After a suitable period of time has elapsed, then maybe we can change this from a recommendation to a requirement - unless Waze adds an appropriate State field so this problem is removed.

Well thought out, Jinglee and Coogee can’t be titled in Western Australia as there are the same in the Far East. There are suburbs listed as Inglewood and Inglewood WA. It would solve both problems.

This approach is being quite commonly used here around for duplicate city names, belonging to different districts.

I’ve been automatically converting City names to “City, State” format wherever I find it in metro Sydney (as this is my area), regardless of whether the suburb is unique or not.

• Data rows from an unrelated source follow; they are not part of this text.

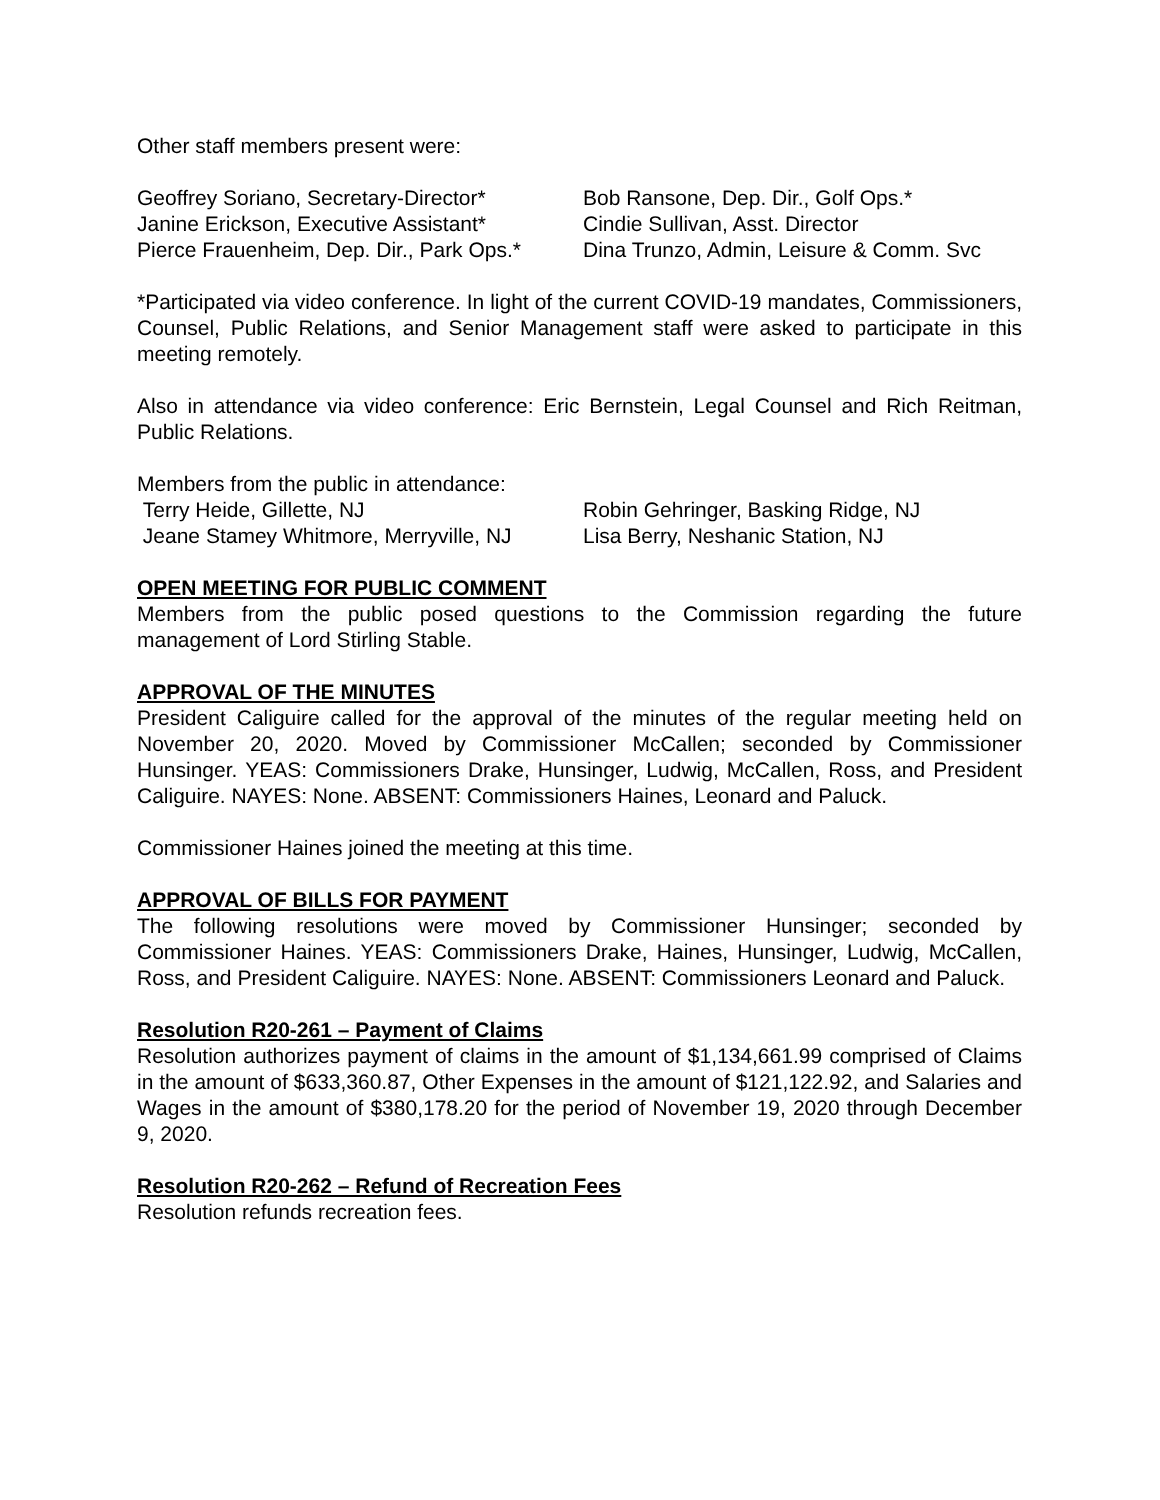Other staff members present were:
Geoffrey Soriano, Secretary-Director*
Janine Erickson, Executive Assistant*
Pierce Frauenheim, Dep. Dir., Park Ops.*
Bob Ransone, Dep. Dir., Golf Ops.*
Cindie Sullivan, Asst. Director
Dina Trunzo, Admin, Leisure & Comm. Svc
*Participated via video conference. In light of the current COVID-19 mandates, Commissioners, Counsel, Public Relations, and Senior Management staff were asked to participate in this meeting remotely.
Also in attendance via video conference: Eric Bernstein, Legal Counsel and Rich Reitman, Public Relations.
Members from the public in attendance:
Terry Heide, Gillette, NJ
Jeane Stamey Whitmore, Merryville, NJ
Robin Gehringer, Basking Ridge, NJ
Lisa Berry, Neshanic Station, NJ
OPEN MEETING FOR PUBLIC COMMENT
Members from the public posed questions to the Commission regarding the future management of Lord Stirling Stable.
APPROVAL OF THE MINUTES
President Caliguire called for the approval of the minutes of the regular meeting held on November 20, 2020. Moved by Commissioner McCallen; seconded by Commissioner Hunsinger. YEAS: Commissioners Drake, Hunsinger, Ludwig, McCallen, Ross, and President Caliguire. NAYES: None. ABSENT: Commissioners Haines, Leonard and Paluck.
Commissioner Haines joined the meeting at this time.
APPROVAL OF BILLS FOR PAYMENT
The following resolutions were moved by Commissioner Hunsinger; seconded by Commissioner Haines. YEAS: Commissioners Drake, Haines, Hunsinger, Ludwig, McCallen, Ross, and President Caliguire. NAYES: None. ABSENT: Commissioners Leonard and Paluck.
Resolution R20-261 – Payment of Claims
Resolution authorizes payment of claims in the amount of $1,134,661.99 comprised of Claims in the amount of $633,360.87, Other Expenses in the amount of $121,122.92, and Salaries and Wages in the amount of $380,178.20 for the period of November 19, 2020 through December 9, 2020.
Resolution R20-262 – Refund of Recreation Fees
Resolution refunds recreation fees.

My reasoning is as follows:

  1. It’s consistent in naming
  2. It should help Waze in the future when they implement a separate field in their database. When that happens, a simple computer script by the database administrators can take the text string after the ", " in the City: (“Suburb, State”) field to become the new State field. Without this, Waze won’t necessarily know in which state a suburb is located and will have to match the suburb name with the state (admittedly this may not be that difficult).
  3. As I tend to work on one suburb at a time, it is easier to see suburbs that I have not checked over as there is a “Suburb” label in the area of the “Suburb, State” label. Once a suburb has been thoroughly worked over, you should only see one City label. At the same time as changing the City: field, I also check for typos in the Street: field, but I also make sure the street names use the recommended short form of the name, as this assists the user when they see the street name in their client. They will see a longer suburb name, but all the street names should be the short form, and the user will see many more street names when using Waze so I think on balance it’s better.

I think most of Sydney’s suburbs now use the “Suburb, State” format - I don’t know about other states. For this reason, when I added this recommendation to the Waze Wiki I didn’t make this mandatory for suburbs that are unique until we have some sort of consensus on whether this should be done everywhere.

I have noticed that some streets have had the suburb listed as “No City” (or “Sydney”): I’m not sure why. Either:
a) Someone knew a street name but wasn’t sure which suburb the street was in,
b) Someone thought that the street name is unique in Australia, possibly because it’s a famous street
c) The street spans multiple suburbs - I think the naming of some streets with the City name of “Sydney” might be for this reason. Tunnels that have no real connection with the suburbs above it would seem reasonable reasons for why people would name them with a trans-suburb name. I’m more in favour of segment names for highways that reflect the local suburb names. Tunnel names I’m not so sure of. Using meta suburb names like “Sydney” will distort the suburb boundaries on the map.

I personally have been leaving unique suburbs without the state to keep the on screen display clear and concise.

I have been adding the state field to suburbs which are not unique. I’ve found the WME Colour Highlights plug-in brilliant for this. It helps to ensure that entire suburbs have the same suburb name.